SAN FRANCISCO - Discussions aimed at merging Sun Microsystems Inc.'s NetBeans Java development framework with the IBM Corp.-backed Eclipse group have broken down, Sun said on Wednesday. The news ends months of speculation about whether Sun, the company that created Java, would join forces with IBM, one of Java's biggest supporters, and unify the two companies' efforts to create a standard open-source development environment for Java.
The companies had been in negotiations since around the middle of the year, when Sun indicated that it might be amenable to a merger of the projects. Since then, Sun executives had been communicating regularly with IBM and with the Eclipse Board, Sun said.
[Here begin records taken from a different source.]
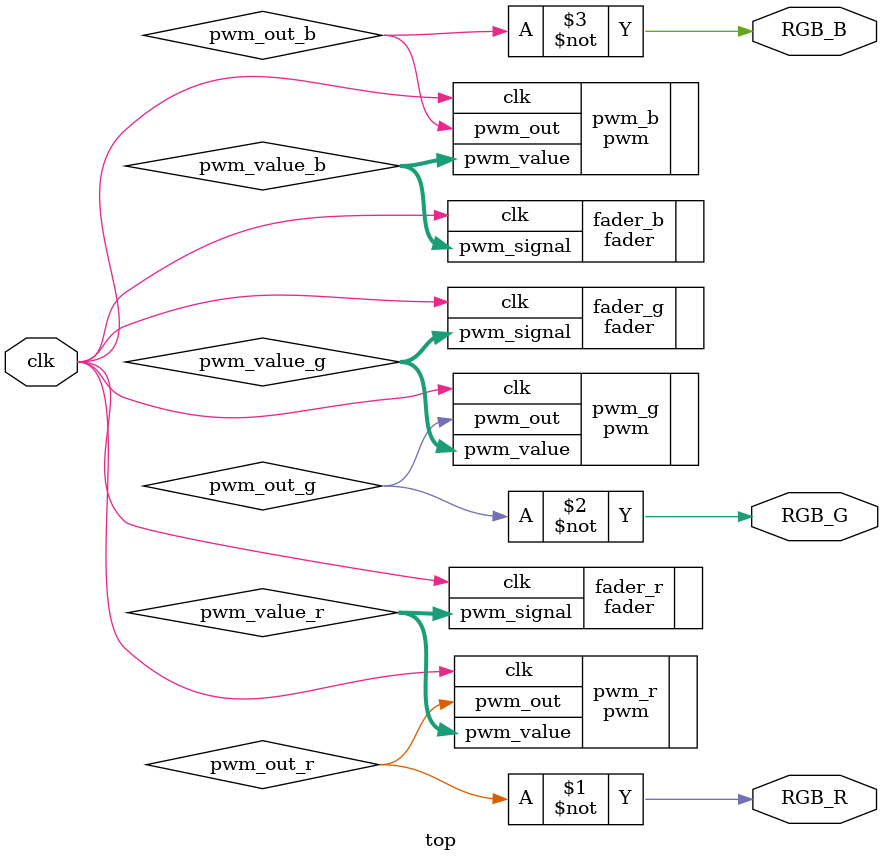
<source format=sv>
`default_nettype none

`timescale 10ns / 10ns

module top #(
  parameter PWM_DUTY_CYCLE = 1200
) (
    input  clk,
    output RGB_B,
    output RGB_G,
    output RGB_R
);

wire [$clog2(PWM_DUTY_CYCLE) - 1:0] pwm_value_r, pwm_value_g, pwm_value_b;
wire pwm_out_r, pwm_out_g, pwm_out_b;

fader #(
  .POLARITY(1),
  .START_OFFSET(0.167),
  .RAMP_TIME(0.167),
  .HOLD_TIME(0.333)
) fader_r (
  .clk(clk),
  .pwm_signal(pwm_value_r)
);

fader #(
  .POLARITY(0),
  .START_OFFSET(0),
  .RAMP_TIME(0.167),
  .HOLD_TIME(0.333)
) fader_g (
  .clk(clk),
  .pwm_signal(pwm_value_g)
);

fader #(
  .POLARITY(0),
  .START_OFFSET(0.333),
  .RAMP_TIME(0.167),
  .HOLD_TIME(0.333)
) fader_b (
  .clk(clk),
  .pwm_signal(pwm_value_b)
);

pwm pwm_r (
  .clk(clk),
  .pwm_value(pwm_value_r),
  .pwm_out(pwm_out_r)
);

pwm pwm_g (
  .clk(clk),
  .pwm_value(pwm_value_g),
  .pwm_out(pwm_out_g)
);

pwm pwm_b (
  .clk(clk),
  .pwm_value(pwm_value_b),
  .pwm_out(pwm_out_b)
);

assign RGB_R = ~pwm_out_r;
assign RGB_G = ~pwm_out_g;
assign RGB_B = ~pwm_out_b;

endmodule


</source>
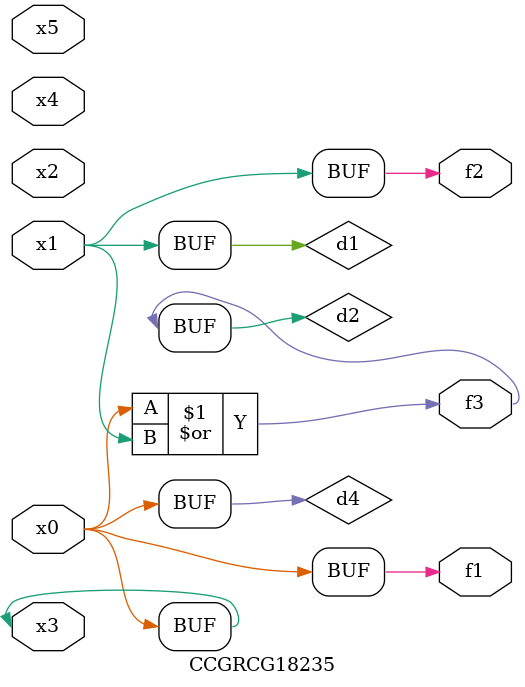
<source format=v>
module CCGRCG18235(
	input x0, x1, x2, x3, x4, x5,
	output f1, f2, f3
);

	wire d1, d2, d3, d4;

	and (d1, x1);
	or (d2, x0, x1);
	nand (d3, x0, x5);
	buf (d4, x0, x3);
	assign f1 = d4;
	assign f2 = d1;
	assign f3 = d2;
endmodule

</source>
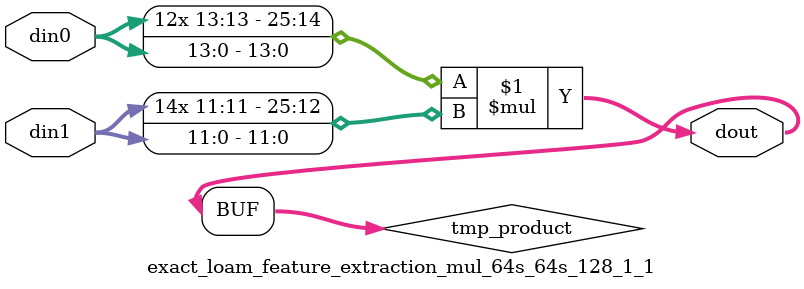
<source format=v>

`timescale 1 ns / 1 ps

 module exact_loam_feature_extraction_mul_64s_64s_128_1_1(din0, din1, dout);
parameter ID = 1;
parameter NUM_STAGE = 0;
parameter din0_WIDTH = 14;
parameter din1_WIDTH = 12;
parameter dout_WIDTH = 26;

input [din0_WIDTH - 1 : 0] din0; 
input [din1_WIDTH - 1 : 0] din1; 
output [dout_WIDTH - 1 : 0] dout;

wire signed [dout_WIDTH - 1 : 0] tmp_product;



























assign tmp_product = $signed(din0) * $signed(din1);








assign dout = tmp_product;





















endmodule

</source>
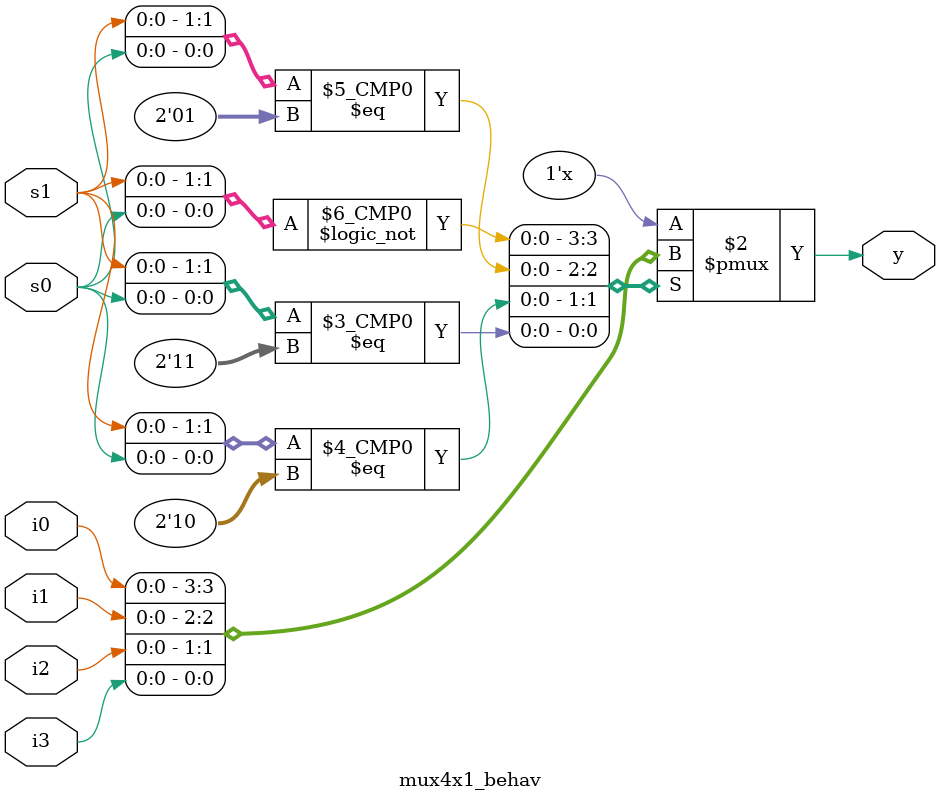
<source format=v>
`timescale 1ns / 1ps

module mux4x1_behav (
    input i0, i1, i2, i3,
    input s1, s0,
    output reg y
);
    always @(*) begin
        case ({s1,s0})
            2'b00: y = i0;
            2'b01: y = i1;
            2'b10: y = i2;
            2'b11: y = i3;
        endcase
    end
endmodule

</source>
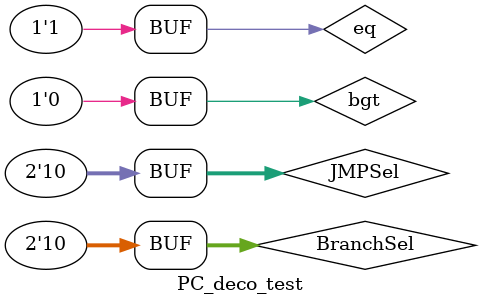
<source format=sv>
`timescale 1 ps / 1 ps
module PC_deco_test();
	
	logic [1:0] BranchSel, JMPSel, NextInstrSel;
	logic eq, bgt;
	
	PC_deco DUT (BranchSel, eq, bgt, JMPSel, NextInstrSel);
	
	initial begin
		
		BranchSel = 2'b0;
		JMPSel = 2'b0;
		eq = 1'b1;
		bgt = 1'b1;
		
		
		#10 JMPSel = 2'b01;
		
		#10 JMPSel = 2'b10;
		
		#10 BranchSel = 2'b01;
		
		#10 BranchSel = 2'b10;
		
		#10 bgt = 1'b0;
	
	end
	

endmodule 
</source>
Sun had hoped to reach an agreement on how to merge the two groups in time for the December meeting of the Eclipse Board, which is being held on Wednesday in Dallas. It withdrew from the negotiations because it was not offered "an equitable share in mutual development," according to a Sun statement distributed to the press.
IBM declined to comment on the matter, and Eclipse representatives could not immediately be reached.
The companies had been trying to find ways to merge the software frameworks, the governance and the development communities of the two projects, as well as ways to make the plug-in software that third-party developers have written for NetBeans and Eclipse compatible, said Rich Green, Sun's vice president of developer platforms.
"The talks revolved around those four things, and we didn't reach agreement in time for the board meeting," said Green. Sun has now walked away from the negotiations and no further talks with the Eclipse team are currently scheduled, he said.
IBM kick-started the Eclipse project with a US$40 million investment in 2001 and has done the lion's share of development work. The project was immediately perceived as a direct threat to Sun's NetBeans, which had been launched a year earlier.
The news that Sun has withdrawn from negotiations to merge the projects means Eclipse and NetBeans will remain competitive for the foreseeable future, although Green said he is still open to further discussion. "If there is a way to merge them where the winner is the developer, we'll do it," he said.